In the cell-free PTP1B assay, stearic acid suppressed PTP1B activity in a concentration (1-30 μM)-dependent manner. For 3T3-L1- GLUT4myc adipocytes insulin phosphorylated insulin receptor at Tyr1185 and Akt at Thr308 and Ser473 in a concentration (100 fM-100 nM)-dependent manner and stimulated glucose uptake into cells in a concentration (0.1-100 nM)-dependent manner. Stearic acid (30 μM) significantly increased insulin-induced phosphorylation of insulin receptor at Tyr1185, but insulin-induced phosphorylation of Akt was not significantly enhanced. Stearic acid (30 μM) by itself promoted glucose uptake into adipocytes.
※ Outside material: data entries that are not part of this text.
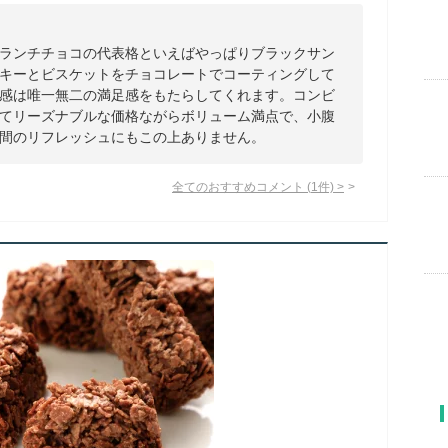
ランチチョコの代表格といえばやっぱりブラックサン
キーとビスケットをチョコレートでコーティングして
感は唯一無二の満足感をもたらしてくれます。コンビ
てリーズナブルな価格ながらボリューム満点で、小腹
間のリフレッシュにもこの上ありません。
全てのおすすめコメント
(
1
件)
>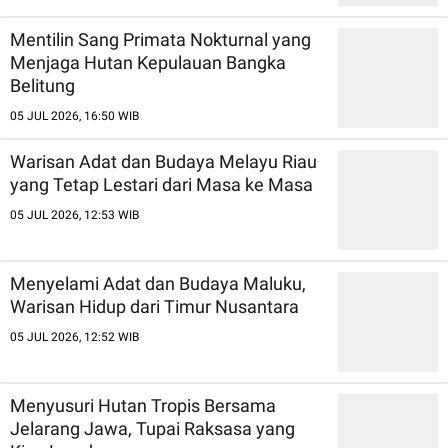
Mentilin Sang Primata Nokturnal yang
Menjaga Hutan Kepulauan Bangka
Belitung
05 JUL 2026, 16:50 WIB
Warisan Adat dan Budaya Melayu Riau
yang Tetap Lestari dari Masa ke Masa
05 JUL 2026, 12:53 WIB
Menyelami Adat dan Budaya Maluku,
Warisan Hidup dari Timur Nusantara
05 JUL 2026, 12:52 WIB
Menyusuri Hutan Tropis Bersama
Jelarang Jawa, Tupai Raksasa yang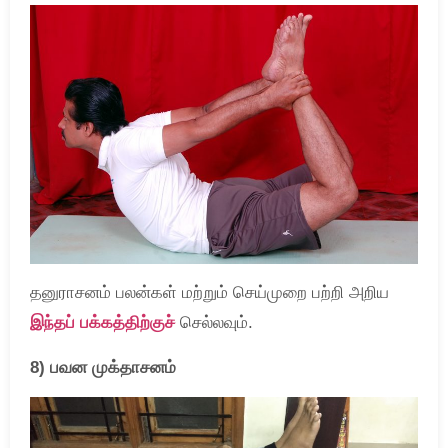
தனுராசனம் பலன்கள் மற்றும் செய்முறை பற்றி அறிய
இந்தப் பக்கத்திற்குச்
செல்லவும்.
8) பவன முக்தாசனம்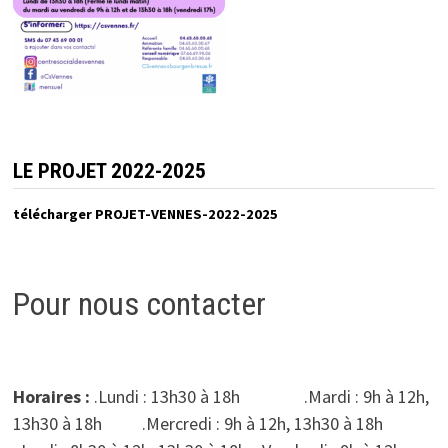
LE PROJET 2022-2025
télécharger PROJET-VENNES-2022-2025
Pour nous contacter
Horaires :
.Lundi : 13h30 à 18h .Mardi : 9h à 12h,
13h30 à 18h .Mercredi : 9h à 12h, 13h30 à 18h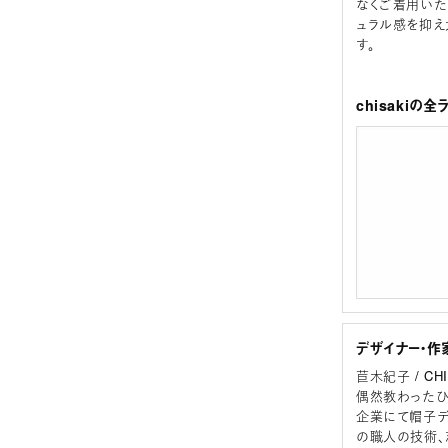
なくご着用いた
ュラル感を抑え
す。
chisakiの
デザイナー・作
苣木紀子 / CHI
偶然教わったひ
企業にて帽子デ
の職人の技術、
The results of the present study indicate that stearic acid serves as a potent PTP1B inhibitor, possibly causing an enhancement in the insulin receptor signaling to stimulate glucose uptake into adipocytes.
背景/目的:游离脂肪酸(FFA)参与多种信号转导途径。本研究调查了饱和脂肪酸硬脂酸对蛋白酪氨酸磷酸酶1B(PTP1B)活性、Akt活性以及与胰岛素信号相关的细胞葡萄糖摄取的影响。
在无细胞条件下测定PTP1B活性。在分化的3T3-L1-GLUT4myc脂肪细胞中监测胰岛素受体和Akt的磷酸化以及细胞对葡萄糖的摄取。
在无细胞PTP1B测定中,硬脂酸以浓度(1-30μM)依赖性方式抑制PTP1B活性。对于3T3-L1-GLUT4myc脂肪细胞,胰岛素以浓度(100 fM-100 nM)依赖性方式使胰岛素受体的Tyr1185位点和Akt的Thr308及Ser473位点磷酸化,并以浓度(0.1-100 nM)依赖性方式刺激细胞对葡萄糖的摄取。硬脂酸(30μM)显著增加胰岛素诱导的胰岛素受体Tyr1185位点的磷酸化,但胰岛素诱导的Akt磷酸化未显著增强。硬脂酸(30μM)自身可促进脂肪细胞对葡萄糖的摄取。
本研究结果表明,硬脂酸是一种有效的PTP1B抑制剂,可能会增强胰岛素受体信号传导,从而刺激脂肪细胞摄取葡萄糖。